Dia masih diam di hadapanku sambil meremas-remas tisu. Aku pun tak berani memandang matanya. Aku tidak sanggup menatap matanya, karena aku akan kembali menangis. Menangisi kisah pershabatan kami.

            Selama aku bersahabat dengannya, akhirnya aku menemukan pasangan sahabatku. Seperti Miley Stewart dan Lily Truscott di serial Hannah Montana. Aku merasa persahabatan kami akan bertahan lama dan bisa seperti Miley dan Lily. Ternyata, disinilah kami sekarang tidak berani saling tatap untuk menyelesaikan masalah kami.

“Tapi, lo nggak seharusnya berkata kaya gitu? Kita kan masih bisa omongin ini baik-baik kan?”

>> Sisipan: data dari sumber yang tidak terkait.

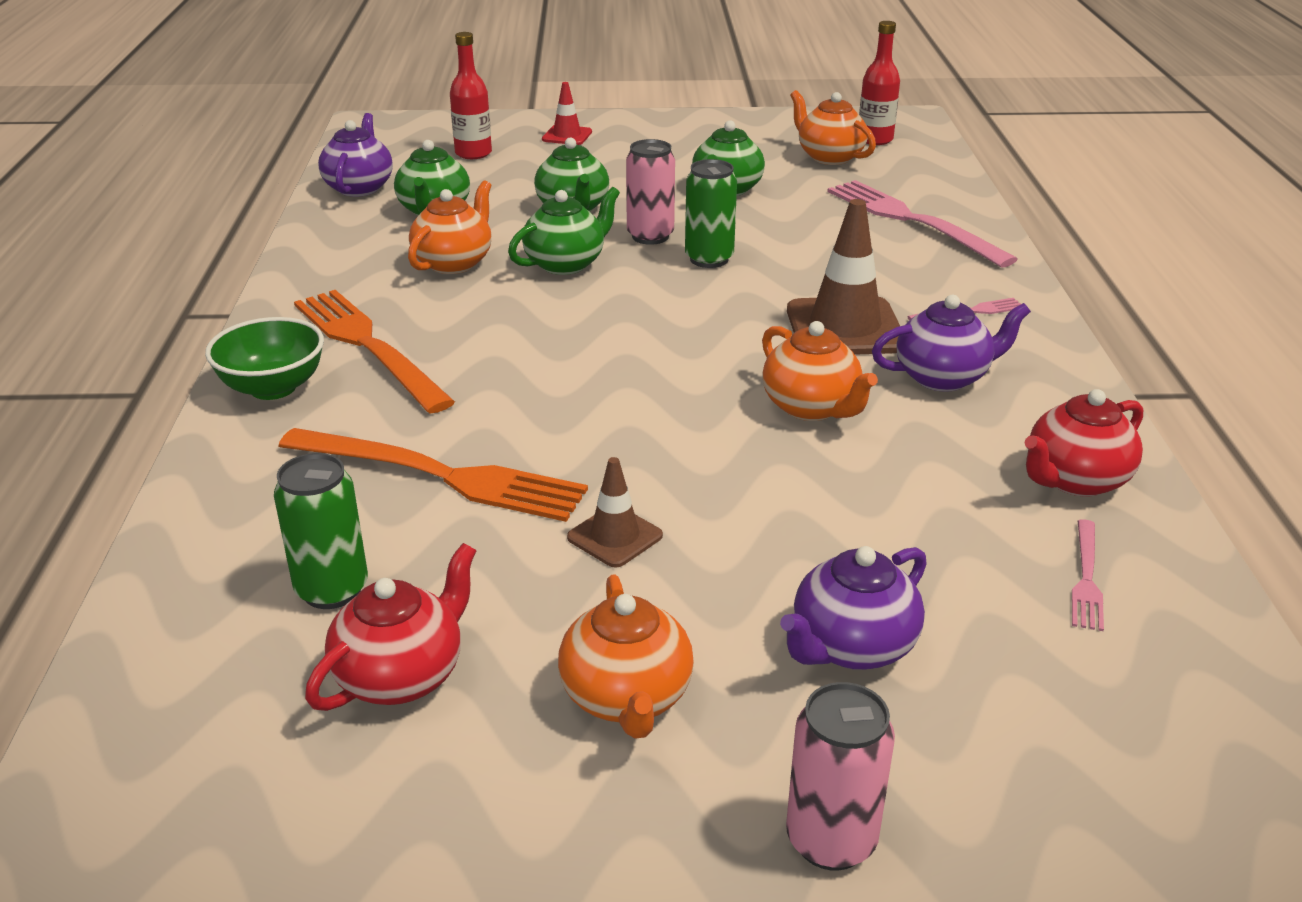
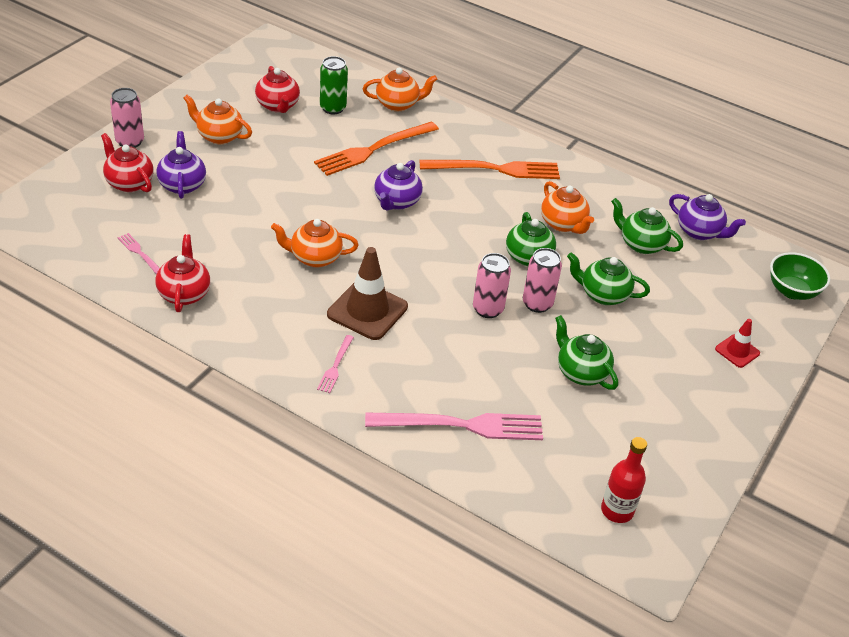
camera: 120 degrees right, 10 degrees up
(273, 388) = (481, 137): green bowl -> green bowl (792, 291)
(473, 153) = (729, 296): red bottle -> none
(615, 537) = (293, 168): brown traffic cone -> none
(709, 259) = (488, 309): green can -> pink can
(829, 157) = (600, 459): orange teapot -> orange teapot (398, 104)
(943, 377) = (292, 312): purple teapot -> purple teapot (396, 202)
(956, 729) = (129, 183): none -> red teapot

            Aku tau aku salah telah mengumpat padanya. Tapi aku tidak akan pernah mengumpat, kalau bukan karena masalah yang besar. Dan ini menyangku persahabatanku. Orang yang paling aku percaya dan sudah seperti Mama keduaku. Aku menahan semua emosiku, dan berkata pada diri sendiri, bahwa ini bukan seluruhnya kesalahan dia, tapi aku juga salah.

“Iya lo bener gue salah. Gue minta maaf, tapi gue nggak nyangka aja…. kalau lo. Lo lebih milih teman lain dibandingkan gue. Lo berbagi tawa, cerita, rahasia dengan dia.” Aku menarik nafasku dan mulai berani menatap matanya dan detik itu juga bulir-bulir air mataku mengalir.

“Yang nggak habis gue pikir. Lo lebih percaya dia dibandingkan gue! Lo pinjemin hal-hal kecil itu ke dia, tanpa sepengetahuan gue. Dan saat temen kita kesini, lo nggak kasih itu dengan berbagai alasan. Apa sebegitunya lo berubah?” jelasku memburu. Emosi sudah mengambil alih hampir sebagian pikiranku. Aku berharap masih bisa menahan semuanya, dan bisa menghasilkan jalan keluar yang terbaik.

Aku berhenti dan kembali membuang pandanganku ke jalan raya sambil memainkan sedotan di minumanku. Aku masih menunggu di berbicara. Dia masih tidak terima dengan umpatanku di sosial media. Karena seharusnya dia tau diriku, seperti aku mengetahui dirinya. Aku tidak punya siapa-siapa selain dia. Karena seharusnya aku bisa bercerita dengannya, dan kini posisiku sudah digantikan.

Kami sudah menghabiskan satu jam berlalu. Air mata tidak berhenti-henti di kedua pipiku. Aku masih merasa ini belum selesai, kalau jalan keluarnya belum terucap.

“Gue nggak tau, setelah ini kita bakal gimana? Dan yang pasti… kita nggak bisa jadi sahabat lagi. Gue minta maaf, tapi ini yang terbaik. Karena dengan begitu, gue harap gue nggak bakal cemburu lagi, kalau posisi gue udah digantikan dengan teman-teman baru lo, dan semua sifat baru lo” jelasku.

Hari itu kami berdamai, dan juga berpisah. Kami tetap tertawa. Kami tetap bercerita. Kami tetap jalan bersama. Kami tetap berkomunikasi. Tapi kami bukan lagi Miley dan Lily, sahabat sejati. Kami hanya dua teman, yang pernah bersahabat dekat.

Tidak ada lagi sebutan Mama kedua. Dan ucapanku waktu itu ‘Tidak akan terpisahkan’ ternyata takdir berkata lain. Tuhan punya rencana, dan umat yang menjalankannya.